Download Pocket (Formerly Read it Later)
Scan is the way to go if there's a barcode or QR code that need scanning. It's free and a must-have app in the progressively-digital world we're living in.
Finding places around you is very important, especially if you live in a larger city. Google (once again) has your back. Formerly Places is now called Google+ Local. Yelp is another popular app for POIs and it's integrated into Apple Maps.
LogMeIn and TeamViewer are both great apps if you want to communicate remotely with a PC. It's great for those moments when grandpa and grandma need Skype set up on their PC and you happen to be on the other side of the world.
Epicurious is an app filled with recipes. It contains pictures, tutorials and can give you great and fast recipes for every occasion.
Apps like Flipboard and Pulse can organize the internet's clutter into a more beautiful interface and help you browse the articles around the web without the banners and unnecessary distractions. Flipboard gets points for being among the most easy to use and beautiful apps available on a smartphone or tablet and Pulse gets its points for being as organized as you'd ever need to be.
If you're into cameraphone photography the App Store is filled to the rafters with viable replacement apps for the sort off limited default Camera on iOS. We found Top Camera's slow shutter to be excellent and HDR 3 to cover the most needs. Camera Awesome is great too as it's free and gives the option to separate focus and exposure points (Top Camera does it too, but for a fee).

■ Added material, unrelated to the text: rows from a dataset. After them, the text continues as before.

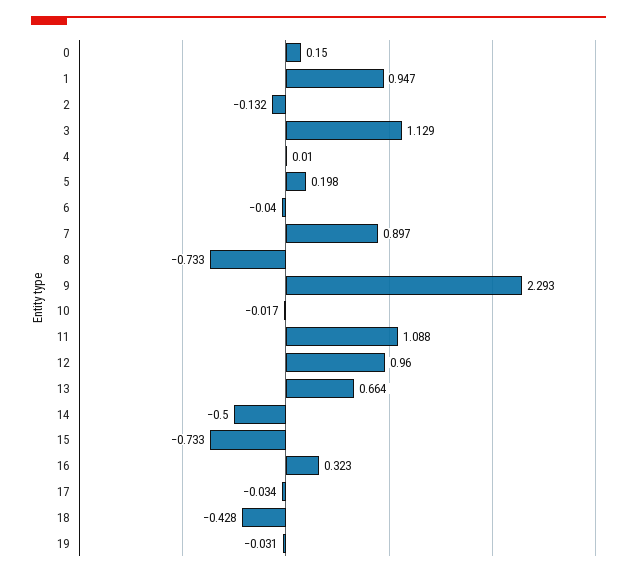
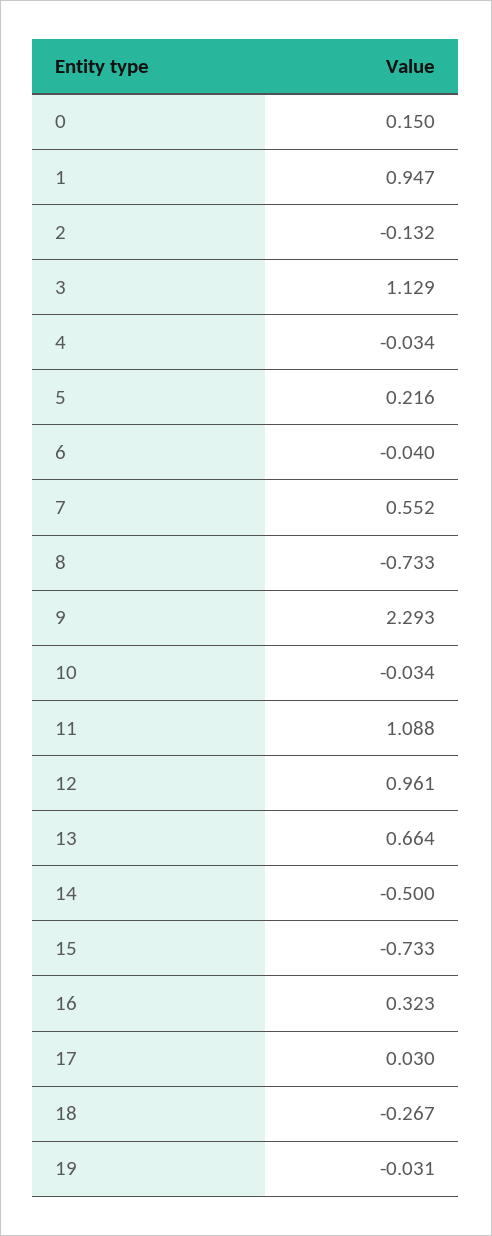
4: 0.01 -> -0.034
5: 0.198 -> 0.216
7: 0.897 -> 0.552
10: -0.017 -> -0.034
12: 0.96 -> 0.961
17: -0.034 -> 0.03
18: -0.428 -> -0.267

Panoramatic is a replacement for the built-in Panorama mode on iPhone. You can shoot panoramas in either landscape or portrait and the exported files are BMPs instead of the lower image info JPG.
iLapse can create time lapse movies, which are incredible fun once you get past the pesky set up procedure.
If photo editing's your thing then Snapseed is a good way to go. It offers an Auto Correct option and various filters. It's also free at the moment. For a more professional approach to editing and photo organizing you can turn to the paid (and Apple-made) iPhoto. It's an excellent app with support for images of up to 36 MP resolution.
Safari isn't the best browser on the iPhone anymore. If you don't own a Mac then you probably don't use iCloud to sync your opened pages across devices. You can do this with Chrome for iPhone, which is also very fast and offers an intuitive swipe interface that outclasses Safari in every way.
iOS Mail has gone a long way but if you're looking for that extra mile than you should check out Sparrow. It's beautiful, has a swipe-driven interface and more intuitive than iOS Mail and it has all the important features like Unified Mailbox, IMAP and POP support, attachments, etc.
Think of the App Store as a marketplace with constant discounts. It's a mess to search each time to see if an app has received a price cut a discount or, better yet, gone free for a day or two. AppTicker can do this for you. Just choose the games you want to keep an eye out and AppTicker will even notify you should the game pass a preset threshold or become free.
There are many more apps around that are worth a look, but we felt these are among those most worth having.